Somehow they must’ve gotten across the river and then been stuck on this side, he decided, lowering the spyglass and pursing his lips pensively. But how? The scouts’ve swept all the way to the riverbank now without seeing any boats on this side. Maybe they got across on the ferry and sent it back to Maiyam for reinforcements? But if they did, why hasn’t anyone joined them? Unless.…
“I think they did attack Maiyam,” he said slowly. “I never did put much faith in that ‘forty or fifty thousand’ business, but the heretics might’ve sent a force smaller than that after the Maiyam Locks. If they did they were probably hoping for surprise, but Tahlyvyr obviously knew they were coming, since he got his messengers off to Bryskoh and Colonel Pahlmair. It’s possible—maybe even probable—they managed to push him out of the town, anyway. He didn’t have that many men, unfortunately. And if the heretics did take the town, they probably took the ferry, too, which would explain how these fellows wound up on our side of the river.”

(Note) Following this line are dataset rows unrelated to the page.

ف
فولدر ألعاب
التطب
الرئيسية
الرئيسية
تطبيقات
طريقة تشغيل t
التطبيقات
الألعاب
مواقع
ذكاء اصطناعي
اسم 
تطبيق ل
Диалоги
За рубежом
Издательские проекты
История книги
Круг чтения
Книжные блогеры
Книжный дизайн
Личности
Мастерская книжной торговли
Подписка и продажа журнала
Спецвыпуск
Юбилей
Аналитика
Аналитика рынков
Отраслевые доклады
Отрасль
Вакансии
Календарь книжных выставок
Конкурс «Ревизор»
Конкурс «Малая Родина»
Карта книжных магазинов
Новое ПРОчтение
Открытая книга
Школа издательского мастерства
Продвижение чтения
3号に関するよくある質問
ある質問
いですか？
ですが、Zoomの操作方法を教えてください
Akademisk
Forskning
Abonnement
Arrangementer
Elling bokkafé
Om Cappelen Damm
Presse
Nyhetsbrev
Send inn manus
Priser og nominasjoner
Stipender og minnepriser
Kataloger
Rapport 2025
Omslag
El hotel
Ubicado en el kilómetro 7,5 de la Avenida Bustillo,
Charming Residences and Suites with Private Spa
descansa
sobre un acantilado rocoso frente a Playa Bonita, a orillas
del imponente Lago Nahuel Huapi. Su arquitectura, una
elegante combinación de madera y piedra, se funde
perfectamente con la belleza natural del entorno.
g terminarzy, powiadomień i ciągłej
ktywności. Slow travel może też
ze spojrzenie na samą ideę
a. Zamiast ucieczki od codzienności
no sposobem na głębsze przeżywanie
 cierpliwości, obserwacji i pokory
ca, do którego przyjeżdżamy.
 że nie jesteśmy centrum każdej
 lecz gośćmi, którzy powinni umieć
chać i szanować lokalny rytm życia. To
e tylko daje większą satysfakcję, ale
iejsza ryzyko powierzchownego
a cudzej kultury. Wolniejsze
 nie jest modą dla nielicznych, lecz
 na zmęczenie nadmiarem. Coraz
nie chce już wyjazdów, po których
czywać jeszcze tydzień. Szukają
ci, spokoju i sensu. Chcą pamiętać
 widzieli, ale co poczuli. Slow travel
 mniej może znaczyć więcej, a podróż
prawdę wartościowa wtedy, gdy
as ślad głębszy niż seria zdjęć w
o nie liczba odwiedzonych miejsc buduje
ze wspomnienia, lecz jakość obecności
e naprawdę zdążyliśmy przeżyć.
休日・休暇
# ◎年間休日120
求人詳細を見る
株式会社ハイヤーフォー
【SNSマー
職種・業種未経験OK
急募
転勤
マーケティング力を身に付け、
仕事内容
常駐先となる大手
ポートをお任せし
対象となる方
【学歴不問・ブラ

“And why didn’t they fall back on Maiyam when they spotted us, Sir?”
“I’ve been wondering that myself, and I think it’s possible Tahlyvyr may’ve managed a counterattack. I don’t think he was able to retake the town, though. In fact, if my suspicions are accurate, any counterattack’s been beaten off by now. There’s certainly no fighting going on over there at this point, anyway. I know the river’s too broad for anyone to make out much in the way of details on the other side, but I’m pretty sure our scouts would be able to see powder smoke and hear gunfire if anyone was still engaged. It’s possible he did manage to retake it and that’s why the fighting’s over, but I think it’s more likely he only managed to burn the ferry and strand these bastards over here. If so, that’s pretty good news.”
“Good news, Sir?”
“Well, the best we could expect, anyway.” Tyrnyr grimaced. “If they came up the canal, they brought barges with them, Ahrthyr. And if they had barges on the river, they could’ve used them to pull these people back. Or, assuming they weren’t going to pull back, to reinforce
them. So obviously they don’t have barges on the river, and the only reason that would be true is that Tahlyvyr managed to blow the locks.”
“I see.”
The major nodded slowly, his expression thoughtful, and Tyrnyr methodically hung the spyglass back across his shoulder. He gazed at the infantry on the hill for a moment longer, then inhaled sharply.
“What matters at the moment, though,” he said more briskly, “is that they are stuck on our side of the river, and we’ve got them outnumbered three-to-one. I think we ought to see about making them properly welcome, don’t you?”